The offensive has set off the heaviest fighting between Israel and the Islamic terrorist group since an eight-day battle in November 2012.
Terrorists unleashed rocket salvos deep into Israeli territory and Israel mobilised thousands of forces along the Gaza border for a possible ground invasion into the Palestinian territory.
Since the offensive began yesterday, Israel has attacked more than 400 sites in Gaza, killing at least 32 people.
The strikes from air and sea came after terrorists fired more than 160 rockets at Israel, including one that reached the northern Israeli city of Hadera for the first time. The city is about 100 kilometres (60 miles) from Gaza.
The army said it attacked more than 160 sites in Gaza early today, including 118 concealed rocket-launching sites, six Hamas compounds, 10 militant command centres, weapons storage facilities and 10 tunnels used for terrorist activity and to ferry supplies in from Egypt.
Gaza health official Ashraf Al-Kedra said the new airstrikes killed one terrorist in south Gaza, as well as an Islamic Jihad operative, his mother, and four siblings in northern Gaza. Another man was killed on a motorbike.
Four rockets were fired from Gaza towards Israel overnight, the army said, a significant decline from the large number that hit the night before, setting off air raid sirens in Jerusalem, Tel Aviv and other areas.

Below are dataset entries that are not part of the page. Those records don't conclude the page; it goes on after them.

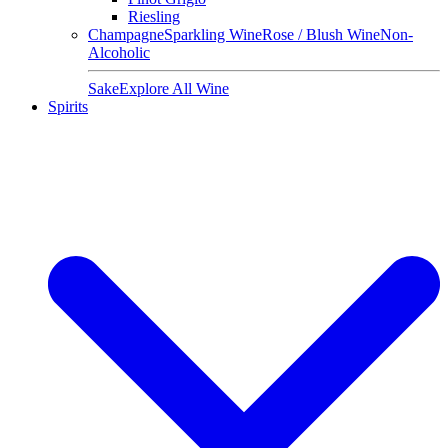
Riesling
Champagne
Sparkling Wine
Rose / Blush Wine
Non-
Alcoholic
Sake
Explore All Wine
Spirits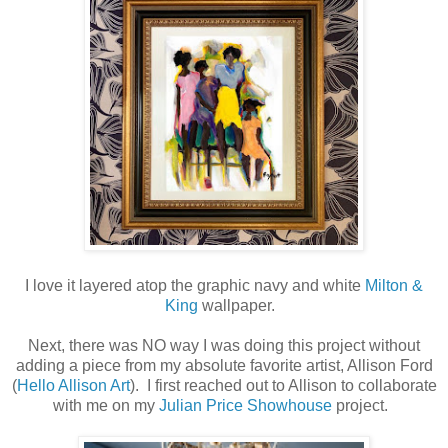
I love it layered atop the graphic navy and white
Milton &
King
wallpaper.
Next, there was NO way I was doing this project without
adding a piece from my absolute favorite artist, Allison Ford
(
Hello Allison Art
). I first reached out to Allison to collaborate
with me on my
Julian Price Showhouse
project.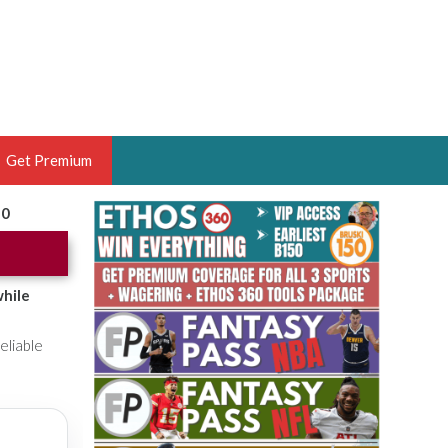
Get Premium
20
 BRUSKI
ER OF THE YEAR,
ANTASY HOOPS ANALYST &
while
PORTSETHOS
eliable
THE BRUSKI 150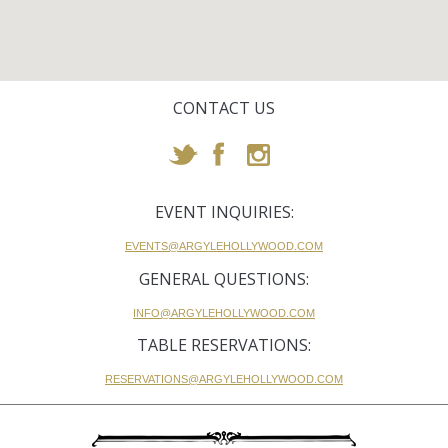
CONTACT US
EVENT INQUIRIES:
EVENTS@ARGYLEHOLLYWOOD.COM
GENERAL QUESTIONS:
INFO@ARGYLEHOLLYWOOD.COM
TABLE RESERVATIONS:
RESERVATIONS@ARGYLEHOLLYWOOD.COM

By early today, air raid sirens had sounded in Tel Aviv and Israel’s south and the army said two rockets were apparently intercepted above the city by an anti-missile battery.
Military spokesman Lieutenant Colonel Peter Lerner said the military’s aim was to take a “substantial toll” on Hamas and to deplete its rocket capabilities. He said the army would gradually ramp up its strikes on Gaza.
“The organisation is going to pay for its aggression. It is literally holding us hostage with its rockets,” he said. “The country is not willing for this situation to continue.”
Palestinian president Mahmoud Abbas has called on the international community and the United Nations to “provide international protection for our people”.
Speaking from the West Bank, he said in a televised statement that Hamas leaders in Gaza want to restore calm.
“I have been in contact with the regional and international parties in the last few days, particularly Hamas leaders in Gaza, and everyone I’ve talked to expressed his willingness to restore the truce and stop the escalation,” Mr Abbas said.
He called the Israeli offensive on Gaza an “orchestrated and brutal aggression”.